If you can answer the following question you are ready for Walking 20...
A man throws a ball 10 feet into the air, while simultaneously a man 15 feet up drops a ball.
Initial velocity of the ball for man 1 = 3 m/s
Initial velocity of the ball for man 2 = 5 m/s
When are they both at the same height.

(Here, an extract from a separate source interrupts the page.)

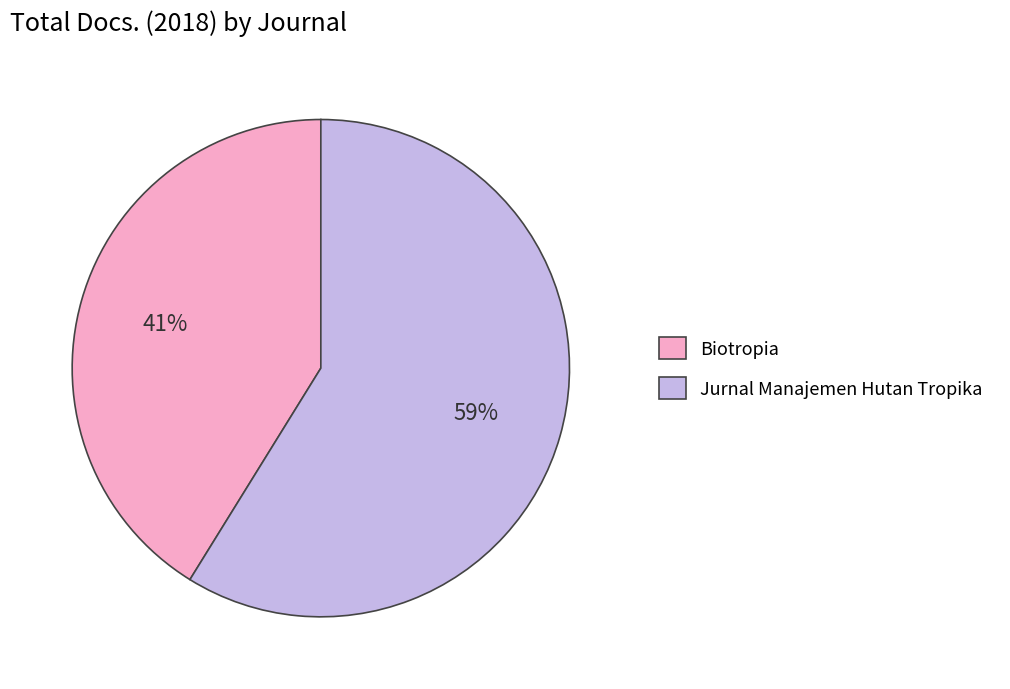

To the nearest percent, what portion does Jurnal Manajemen Hutan Tropika represent?

59%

What is the height that they meet?
Assuming man 1 throws the ball up from ground level (considering we do not know the height of the man):
v01 is initual velocity of ball 1
v1 is final velocity of ball 1
x01 is initual displacement of ball 1
x1 is final displacement of ball 1
v02 is initual velocity of ball 2
v2 is final velocity of ball 2
x02 is initual displacement of ball 2
x2 is final displacement of ball 2
a is accelaration
t is time
v01 = 3 ms^-1
v1 = 0
x0 = 0
v02 = -5 ms^-1
x02 = 15 feet = 15 x 12 x 2.54 / 100 = 0.709 m
a = -9.81 ms^-2
v01t + (1/2)at^2 + x01 = v02t + (1/2)at^2 + x02
3t - (1/2)*9.81t^2 = -5t - (1/2)9.81t^2 + 0.709
3t - 4.905t^2 = -5t - 4.905t^2 + 0.709
8t = 0.709
therefore, time for balls to meet:
t = 0.0886 seconds
x1 = 3 * 0.0886 + (1/2) * -9.81 * 0.0886
x1 = 0.266 - 0.435 = -0.169 m
hence 17 cm below the surface, maybe man 1 was standing over a man hole. 😕
I haven't checked carefully my working though.